Author


INTERVIEW 4/3/2009 SOWETO, S.A.

REMOTEWORDS: Niq, Maboneng is one of the many non-English words that appear in your books “Dog eat Dog“ and “After tears“. Where does “MABONENG“ derives from, what does it mean and why do we find it on a roof in Doornfontain?

Niq Mhlongo: Maboneng literally means “place of light“.  With the discovery of gold in 1886, the year Johannesburg was founded, the city attracted migrant workers from all over the world, who sought light and tried to find their fortune in Jozi Maboneng. “Maboneng“ derives originally from the Sotho languages but now is used by all indigenous South African language groups. Doornfontein as one of the first parts of Johannesburg was one of the few culturally mixed areas until 1934, when the people were moved to Sophiatown. The identifying feature of the place was one of cultural diversity and coexistence of different groups. This placed attracted all those people who sought freedom, cultural expression and enlightenment (the Marabi Dance, its language called Tsotsitaal and the shebeens originated from this place and migrated to different areas later).
(Tsotsi = villain, shebeen = Beer Bar)

REMOTEWORDS: People where forcefully removed from Doornfountain to Sophiatown?

Niq Mhlongo: Yes at that time people migrated their culture to Melville. But the reason why people were moved out was that they wanted to prospect more gold in Doornfountain. So Jo’burg was a place of Gold. People from Malawi, from Mosambique and from the rural parts of South Africa came to the place of light.  So Moboneng used to attract the people with light, the glimmer of gold, electricity and so on.  And now the building is going to be a place of light in terms of arts.

REMOTEWORDS: Light is maybe the most important metaphor in the arts. In painting, sculpture, lime light, projection beam…

Niq Mhlongo: And light presents hope.

REMOTEWORDS: That’s right. Furthermore during the discussion of MABONENG we took the  important question: Am I in the place of light or do I see it just from outside? We just did this workshop in Kliptown where people still live without electricity.Can you tell us about Kliptown where lots of people are still sitting in the dark.

Niq Mhlongo: You are quite right actually. Light means hope but in Kliptown for example some of the main problems are not solved yet: the problem of infrastructure and lacking development. That is a pitty for Kliptown with all the history. Because Kliptown was the place where our constitution was firstly thought about in 1955. The freedom carta was born there.

REMOTEWORDS: Was’nt Mandela hidden in Kliptown also?

Niq Mhlongo:  Yes. So it is very historic but the development is really slow and it is not happening where it matters most. They still use the budget system when coming to sanitation, the houses are still informal and so on. There is much more development in Doornfountain the revival of the city has begun already as we express with MABONENG. But not so in Kliptown. So in terms of light: there is not light in Kliptown.

REMOTEWORDS: Indra, Niq, thanks so much for the great collaboration.

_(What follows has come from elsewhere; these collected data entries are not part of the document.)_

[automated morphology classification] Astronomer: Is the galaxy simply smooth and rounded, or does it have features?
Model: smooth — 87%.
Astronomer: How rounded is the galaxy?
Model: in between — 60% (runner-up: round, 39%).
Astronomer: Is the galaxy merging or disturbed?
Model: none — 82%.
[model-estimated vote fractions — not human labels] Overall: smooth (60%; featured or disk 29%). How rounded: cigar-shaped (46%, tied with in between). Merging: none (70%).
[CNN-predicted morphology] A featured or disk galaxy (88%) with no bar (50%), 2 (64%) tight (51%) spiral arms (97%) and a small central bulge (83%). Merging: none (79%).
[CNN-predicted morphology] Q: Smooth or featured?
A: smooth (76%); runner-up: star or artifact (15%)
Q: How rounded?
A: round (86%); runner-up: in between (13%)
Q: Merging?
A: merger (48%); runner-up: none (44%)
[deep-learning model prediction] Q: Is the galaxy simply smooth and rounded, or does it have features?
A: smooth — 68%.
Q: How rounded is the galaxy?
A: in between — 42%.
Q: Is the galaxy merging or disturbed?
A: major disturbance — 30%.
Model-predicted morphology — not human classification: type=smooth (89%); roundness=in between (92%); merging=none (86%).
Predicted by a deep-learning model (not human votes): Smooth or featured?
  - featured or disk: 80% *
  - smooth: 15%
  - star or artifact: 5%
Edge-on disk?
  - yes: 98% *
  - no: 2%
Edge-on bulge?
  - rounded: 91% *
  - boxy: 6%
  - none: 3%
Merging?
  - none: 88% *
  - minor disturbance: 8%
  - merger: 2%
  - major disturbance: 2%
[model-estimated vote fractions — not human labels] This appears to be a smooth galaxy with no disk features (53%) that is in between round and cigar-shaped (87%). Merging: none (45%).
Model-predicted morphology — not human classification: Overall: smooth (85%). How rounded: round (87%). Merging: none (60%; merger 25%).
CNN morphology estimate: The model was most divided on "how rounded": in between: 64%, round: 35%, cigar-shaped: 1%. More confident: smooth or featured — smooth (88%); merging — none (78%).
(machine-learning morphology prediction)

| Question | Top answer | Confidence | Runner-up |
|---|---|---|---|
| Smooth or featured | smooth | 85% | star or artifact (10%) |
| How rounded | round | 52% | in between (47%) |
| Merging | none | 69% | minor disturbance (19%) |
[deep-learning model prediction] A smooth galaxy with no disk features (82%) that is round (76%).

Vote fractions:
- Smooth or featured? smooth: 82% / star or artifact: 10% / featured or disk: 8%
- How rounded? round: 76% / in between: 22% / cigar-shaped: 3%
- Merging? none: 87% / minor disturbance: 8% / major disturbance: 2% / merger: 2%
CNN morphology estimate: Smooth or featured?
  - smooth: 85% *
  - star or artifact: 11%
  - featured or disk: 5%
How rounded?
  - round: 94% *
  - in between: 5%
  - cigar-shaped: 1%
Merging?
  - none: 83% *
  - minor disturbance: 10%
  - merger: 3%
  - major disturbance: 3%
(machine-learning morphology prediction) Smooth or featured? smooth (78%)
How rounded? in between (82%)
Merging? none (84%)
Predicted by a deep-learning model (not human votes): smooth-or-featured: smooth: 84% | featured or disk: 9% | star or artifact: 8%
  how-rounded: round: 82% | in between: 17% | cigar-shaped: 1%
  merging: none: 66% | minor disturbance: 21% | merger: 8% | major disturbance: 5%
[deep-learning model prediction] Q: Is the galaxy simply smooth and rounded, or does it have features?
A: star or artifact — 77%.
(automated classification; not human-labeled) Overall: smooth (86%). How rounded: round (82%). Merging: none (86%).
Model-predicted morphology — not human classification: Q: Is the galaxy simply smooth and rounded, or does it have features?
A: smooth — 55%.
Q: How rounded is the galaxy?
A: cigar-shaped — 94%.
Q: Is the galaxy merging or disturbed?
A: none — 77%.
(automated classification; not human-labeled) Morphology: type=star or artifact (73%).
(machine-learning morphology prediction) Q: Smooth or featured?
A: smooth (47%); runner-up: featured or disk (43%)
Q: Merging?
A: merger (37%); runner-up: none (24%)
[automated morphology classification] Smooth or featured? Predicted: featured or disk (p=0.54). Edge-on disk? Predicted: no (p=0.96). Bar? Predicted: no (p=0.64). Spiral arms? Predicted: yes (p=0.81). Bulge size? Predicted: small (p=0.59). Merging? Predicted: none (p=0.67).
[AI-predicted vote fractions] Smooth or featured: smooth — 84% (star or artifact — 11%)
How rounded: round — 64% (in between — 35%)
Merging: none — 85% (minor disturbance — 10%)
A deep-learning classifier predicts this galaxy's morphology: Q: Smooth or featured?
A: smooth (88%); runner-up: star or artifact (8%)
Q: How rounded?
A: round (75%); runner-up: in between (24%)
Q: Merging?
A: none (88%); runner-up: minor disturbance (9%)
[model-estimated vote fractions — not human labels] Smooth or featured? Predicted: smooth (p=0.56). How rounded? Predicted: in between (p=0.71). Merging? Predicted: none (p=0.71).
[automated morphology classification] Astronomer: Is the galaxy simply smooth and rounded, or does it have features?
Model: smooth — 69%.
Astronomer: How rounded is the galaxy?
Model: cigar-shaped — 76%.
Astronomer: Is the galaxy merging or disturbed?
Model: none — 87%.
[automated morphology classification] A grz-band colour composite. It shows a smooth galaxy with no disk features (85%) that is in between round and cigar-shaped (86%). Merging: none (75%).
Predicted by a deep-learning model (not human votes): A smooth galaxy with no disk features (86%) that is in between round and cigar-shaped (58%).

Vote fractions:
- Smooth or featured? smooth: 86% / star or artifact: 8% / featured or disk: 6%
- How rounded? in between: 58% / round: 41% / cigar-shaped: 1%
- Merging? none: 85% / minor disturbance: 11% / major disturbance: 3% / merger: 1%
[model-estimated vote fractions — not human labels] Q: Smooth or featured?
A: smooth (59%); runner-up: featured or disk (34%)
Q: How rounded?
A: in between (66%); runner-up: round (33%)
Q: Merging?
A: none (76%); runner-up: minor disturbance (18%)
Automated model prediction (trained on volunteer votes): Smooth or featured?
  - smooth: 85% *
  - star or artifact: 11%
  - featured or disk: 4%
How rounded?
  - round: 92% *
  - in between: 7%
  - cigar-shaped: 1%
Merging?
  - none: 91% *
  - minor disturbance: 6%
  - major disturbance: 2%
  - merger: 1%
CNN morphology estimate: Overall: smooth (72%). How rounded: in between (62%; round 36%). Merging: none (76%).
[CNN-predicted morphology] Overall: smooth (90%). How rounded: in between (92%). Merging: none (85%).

This Interview by Indra Wussow, Niq Mhlongo, Uta Kopp and Achim Mohné was done at the writer’s Soweto home in March 2009.

 

AUTHOR 


Niq Mhlongo

Murhandziwa Nicholas Mhlongo was born in Midway-Chiawelo Soweto, South Africa on the 10th of June 1973. He is the eighth born in a family of ten children. In the belief that he would be spared the violence that characterized most Soweto schools at the time, his parents sent him to Limpopo province (former Northern Province) for his education, and he did both his primary and secondary schooling there. In his matriculation year in 1990, the schools were disrupted, coinciding with the release of former president Nelson Mandela from jail in February of that year. As a consequence of the widespread turmoil at schools in this period, he failed to graduate from high school and had to repeat the grade, which he did successfully in 1991.

Mhlongo faced the typical challenges and difficulties of a unemployed post-school youth in Soweto, but managed to find employment as a part-time as dispatch agent for a company called Republic Umbrella in Johannesburg. In 1994 he enrolled for a BA degree (Bachelor of Arts) at the University of the Witwatersrand (Johannesburg), majoring in African Literature and Political Studies. He completed his degree in 1996 and enrolled for a Law degree (LLB) at the same University in 1997. In 1998 he enrolled at the University of Cape Town, where he continued with his law degree until 2000, when he dropped out of the law school at third year level to write his first novel titled Dog Eat Dog. The novel is an evocative account based on his experience as a young South African of the post-apartheid generation.

He considers his role as a young South African writer to ‘reflect on the changes, whether good or bad, that are taking place around me today. The end of apartheid and our ten years of democracy have posed new challenges, and given us the opportunity as new generation of writers to explore new things. Our contributions to literature today should be to write about issues that are directly facing the youth. We have the responsibility to explore topics such as, HIV/AIDS virus, unemployment, poverty, xenophobia, homosexuality, etc. These are the present issues that most South Africans will identify with, and our writings can help strengthen our democracy and to build a better future.